The preparation of financial statements in conformity with GAAP requires making estimates and assumptions that affect the reported amounts of assets and liabilities and disclosure of contingent assets and liabilities at the date of the financial statements and the reported amounts of actual revenue and expenses during the reporting period. Although we base our estimates on historical experience and various other assumptions we believe to be reasonable under the circumstances, actual results may differ from the estimates on which our financial statements are prepared at any given point of time. Changes in these estimates could materially affect our financial position, results of operations or cash flows. Significant items subject to such estimates and assumptions include revenue and expense accruals, depreciation and amortization, asset impairment, fair value of derivative instruments, the probability of forecasted transactions and the allocation of purchase price to the fair value of assets acquired. Discussion of our significant accounting policies we have adopted and followed in the preparation of our consolidated financial statements is included within Item 1. Notes to Consolidated Financial Statements (Unaudited) –Note 2. In addition to estimates discussed below, discussion of the potential impact of a change in critical accounting estimates is included within our Annual Report on Form 10-K for the year ended December 31, 2012.

 

Description

 

Judgments and Uncertainties

 

Effect if

Actual Results Differ from

Estimates and Assumptions

Derivative Instruments    
Our derivative financial instruments are recorded at fair value in the consolidated balance sheets. Changes in fair value and settlements are reflected in our earnings in the consolidated statements of operations as gains and losses related to NGLs sales, interest expense and/or derivative loss, net. (See “Item 1. Notes to Consolidated Financial Statements (Unaudited) –Note 10” for further discussion)   When available, quoted market prices or prices obtained through external sources are used to determine a financial instrument’s fair value. The valuation of Level 2 financial instruments is based on quoted market prices for similar assets and liabilities in active markets and other inputs that are observable. However, for other financial instruments for which quoted market prices are not available, the fair value is based upon inputs that are largely unobservable. These instruments are classified as Level 3 under the fair value hierarchy. The fair value of these instruments are determined based on pricing models developed primarily from historical and expected correlations with quoted market prices.

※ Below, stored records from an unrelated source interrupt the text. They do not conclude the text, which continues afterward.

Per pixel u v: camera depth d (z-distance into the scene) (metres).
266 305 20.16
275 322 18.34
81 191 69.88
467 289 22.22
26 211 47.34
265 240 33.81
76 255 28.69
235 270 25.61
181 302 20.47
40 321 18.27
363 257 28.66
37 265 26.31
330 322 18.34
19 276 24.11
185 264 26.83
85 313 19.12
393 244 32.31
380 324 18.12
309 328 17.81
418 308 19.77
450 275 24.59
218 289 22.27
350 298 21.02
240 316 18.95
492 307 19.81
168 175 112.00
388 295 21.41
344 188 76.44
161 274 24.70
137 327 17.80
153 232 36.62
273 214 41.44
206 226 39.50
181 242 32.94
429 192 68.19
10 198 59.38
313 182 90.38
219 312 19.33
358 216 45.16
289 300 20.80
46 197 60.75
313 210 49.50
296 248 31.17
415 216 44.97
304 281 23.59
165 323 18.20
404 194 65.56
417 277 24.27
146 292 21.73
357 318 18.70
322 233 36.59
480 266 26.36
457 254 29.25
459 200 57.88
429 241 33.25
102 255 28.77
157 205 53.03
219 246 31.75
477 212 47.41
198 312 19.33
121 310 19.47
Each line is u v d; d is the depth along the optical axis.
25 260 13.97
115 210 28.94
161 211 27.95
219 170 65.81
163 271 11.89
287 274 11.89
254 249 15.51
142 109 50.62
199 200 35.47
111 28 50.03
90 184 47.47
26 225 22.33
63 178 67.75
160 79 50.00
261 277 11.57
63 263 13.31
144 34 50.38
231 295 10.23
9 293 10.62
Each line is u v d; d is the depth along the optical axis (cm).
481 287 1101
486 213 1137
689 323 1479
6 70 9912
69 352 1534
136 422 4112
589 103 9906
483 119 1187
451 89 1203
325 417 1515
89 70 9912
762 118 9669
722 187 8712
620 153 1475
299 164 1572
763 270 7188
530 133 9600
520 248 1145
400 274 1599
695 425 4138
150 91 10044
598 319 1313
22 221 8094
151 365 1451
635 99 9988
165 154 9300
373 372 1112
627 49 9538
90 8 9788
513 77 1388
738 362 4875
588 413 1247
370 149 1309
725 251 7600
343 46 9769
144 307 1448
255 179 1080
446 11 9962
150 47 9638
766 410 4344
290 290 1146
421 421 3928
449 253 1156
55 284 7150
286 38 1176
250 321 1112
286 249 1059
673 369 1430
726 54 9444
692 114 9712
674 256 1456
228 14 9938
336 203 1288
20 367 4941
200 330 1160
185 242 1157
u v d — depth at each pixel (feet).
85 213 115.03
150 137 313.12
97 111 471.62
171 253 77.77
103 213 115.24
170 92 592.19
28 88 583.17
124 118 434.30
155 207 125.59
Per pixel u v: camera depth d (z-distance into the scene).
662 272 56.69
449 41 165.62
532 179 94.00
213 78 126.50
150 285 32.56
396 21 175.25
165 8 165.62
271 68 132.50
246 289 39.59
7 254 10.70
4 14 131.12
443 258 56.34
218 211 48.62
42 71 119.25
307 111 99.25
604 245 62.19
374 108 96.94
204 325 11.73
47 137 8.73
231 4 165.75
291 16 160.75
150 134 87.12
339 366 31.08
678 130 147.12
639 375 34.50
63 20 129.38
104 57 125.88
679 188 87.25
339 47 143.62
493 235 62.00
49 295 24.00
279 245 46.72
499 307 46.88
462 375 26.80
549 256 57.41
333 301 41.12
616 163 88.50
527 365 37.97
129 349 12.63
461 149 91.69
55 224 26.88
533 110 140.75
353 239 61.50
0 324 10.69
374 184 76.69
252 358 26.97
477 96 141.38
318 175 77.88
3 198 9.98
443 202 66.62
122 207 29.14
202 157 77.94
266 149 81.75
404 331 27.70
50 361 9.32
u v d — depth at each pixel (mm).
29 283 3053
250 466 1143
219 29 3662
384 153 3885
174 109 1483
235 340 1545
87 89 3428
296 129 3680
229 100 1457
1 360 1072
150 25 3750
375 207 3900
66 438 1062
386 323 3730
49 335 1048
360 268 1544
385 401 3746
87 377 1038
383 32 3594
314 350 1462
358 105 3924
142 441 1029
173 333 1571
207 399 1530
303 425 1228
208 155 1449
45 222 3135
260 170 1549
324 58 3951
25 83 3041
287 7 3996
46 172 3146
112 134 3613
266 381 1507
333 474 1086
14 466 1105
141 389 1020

At March 31, 2013, approximately 91% of our net derivative assets are classified as Level 3 with the remainder classified as Level 2.   If the assumptions used in the pricing models for our financial instruments are inaccurate or if we had used an alternative valuation methodology, the estimated fair value may have been different, and we may be exposed to unrealized losses or gains that could be material. Of the $18.2 million and $31.0 million net derivative assets at March 31, 2013 and December 31, 2012, respectively, we had $16.5 million and $23.1 million net derivative assets at March 31, 2013 and December 31, 2012, respectively, that were classified as Level 3 fair value measurements, which rely on subjective forward developed price curves. Holding all other variables constant, a 10% change in the prices utilized in calculating the Level 3 fair value of derivatives at March 31, 2013 would have resulted in approximately a $12.8 million noncash change to net income for the three months ended March 31, 2013.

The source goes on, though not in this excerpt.